AUFGABEN |
#1 Beantworte diese Fragen zum Text über Wasserstoff:
(a) Welcher Weg ist im Verkehrsbereich laut Text eindeutiger Sieger?
(b) Mit welchem Wirkungsgrad wird die Gasturbine angesetzt?
(c) Wie viel Prozent vom grünen Primärstrom sind im Beispiel mit dem Gaskraftwerk am Ende noch nutzbar?
#2 Aktualisiere im Text über Wasserstoff die Stelle, die mit „Beispiel 3: Wasserstoff“ beginnt und bis „Stroms eindeutiger Sieger.“ geht, und setze dabei „Dampfturbine“ statt „Gasturbine“ ein.
#3 Schreib den Text über Wasserstoff nach seinem letzten Satz weiter.

TEXTAUSZUG |
Im Verkehrsbereich kann Wasserstoff deshalb keine Zukunft haben. Nicht nur die hohen Energieverluste, sondern auch die enormen Investitionskosten werden Wasserstoff für alle Zeiten gegenüber grünem Strom nicht konkurrenzfähig machen. Eindeutiger Sieger ist auch hier der elektrische Weg.

 

Beispiel 3: Wasserstoff in Gaskraftwerken

 

Auch soll grüner Wasserstoff eine CO2-freie Stromerzeugung in Gaskraftwerken sichern. Hier gelten zuerst einmal die im Beispiel 1 genannten Wirkungsgrade für die Wasserstofflieferung zum Gasbrenner. Dann folgt jedoch noch der Wirkungsgrad der Gasturbine, der hier mit 50% angesetzt wird. Vom grünen Primärstrom, der als Wasserstoff verteilt und in einem Gaskraftwerk wieder in Strom verwandelt wird, sind also nur noch etwa 25% nutzbar. Für eine Energieverteilung mit Wasserstoff müssen viermal mehr Wind- oder Solarkraftanlagen errichtet werden als bei einer direkten Stromversorgung über bestehende Netze. Auch hier ist die direkte Netzeinspeisung des grünen Stroms eindeutiger Sieger.

Bilder zur Datenvisualisierung |
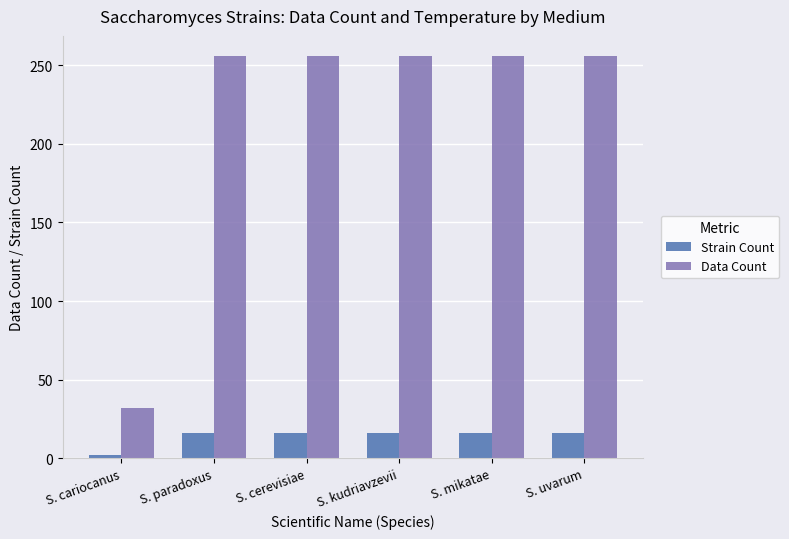

What is the sum of the Data Count values at S. kudriavzevii and S. cariocanus?

288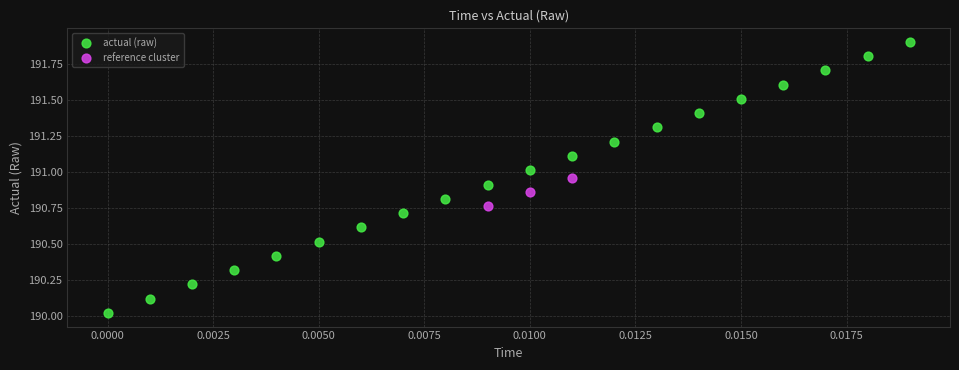

Which series reaches the maximum Y coordinate?

actual (raw)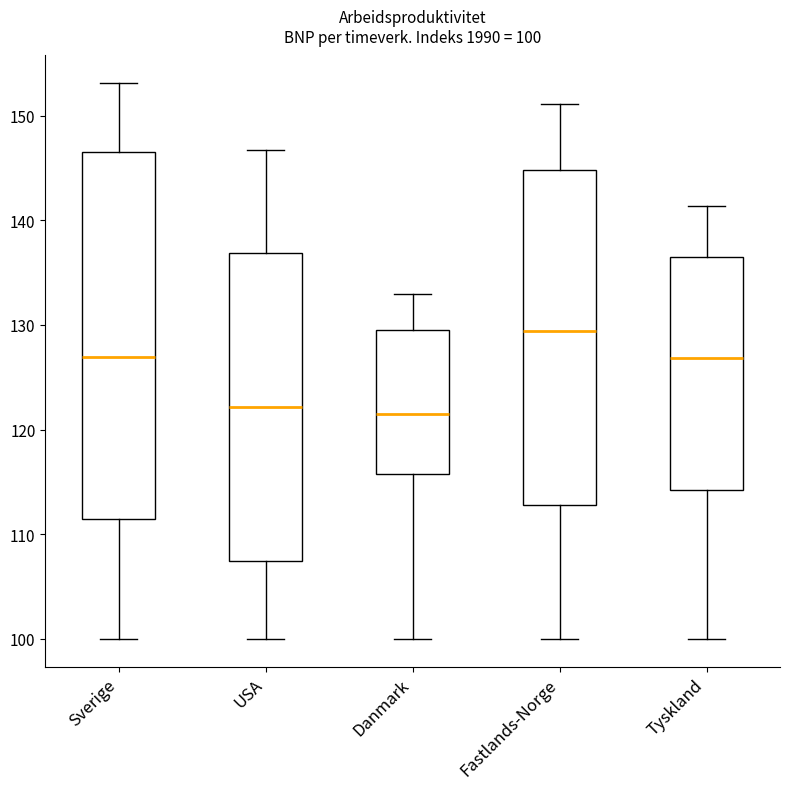

Comparing the boxes themselves (not the whiskers), which one is the tallest?

Sverige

LÖSUNGEN |
#1
(a) Der elektrische Weg.
(b) Mit 50 %.
(c) Etwa 25 %.

#2
Beispiel 3: Wasserstoff in Gaskraftwerken

 

Auch soll grüner Wasserstoff eine CO2-freie Stromerzeugung in Gaskraftwerken sichern. Hier gelten zuerst einmal die im Beispiel 1 genannten Wirkungsgrade für die Wasserstofflieferung zum Gasbrenner. Dann folgt jedoch noch der Wirkungsgrad der Dampfturbine, der hier mit 50% angesetzt wird. Vom grünen Primärstrom, der als Wasserstoff verteilt und in einem Gaskraftwerk wieder in Strom verwandelt wird, sind also nur noch etwa 25% nutzbar. Für eine Energieverteilung mit Wasserstoff müssen viermal mehr Wind- oder Solarkraftanlagen errichtet werden als bei einer direkten Stromversorgung über bestehende Netze. Auch hier ist die direkte Netzeinspeisung des grünen Stroms eindeutiger Sieger.

#3
Beispiel 4: Synthetische Kraftstoffe

 

Der mit grünem Strom hergestellte Wasserstoff kann mit Kohlenstoff künstlich zu synthetischen Energieträgern vereint werden, die fossile Brennstoffe verdrängen sollen. Der benötigte Kohlenstoff wird entweder aus fossilen Quellen gewonnen oder als CO2 von Abgasen und Luft getrennt.

In beiden Fällen wird CO2 nicht beseitigt, sondern lediglich unter neuem Label rezykliert. Diese auch als „Power-to-Gas“ oder „Power-to-Liquid“ bekannten Verfahren sind jedoch sehr energieintensiv. Zu den bereits bei der Wasserstofferzeugung entstandenen Energieverlusten kommt der Energiebedarf für die CO2-Abscheidung hinzu.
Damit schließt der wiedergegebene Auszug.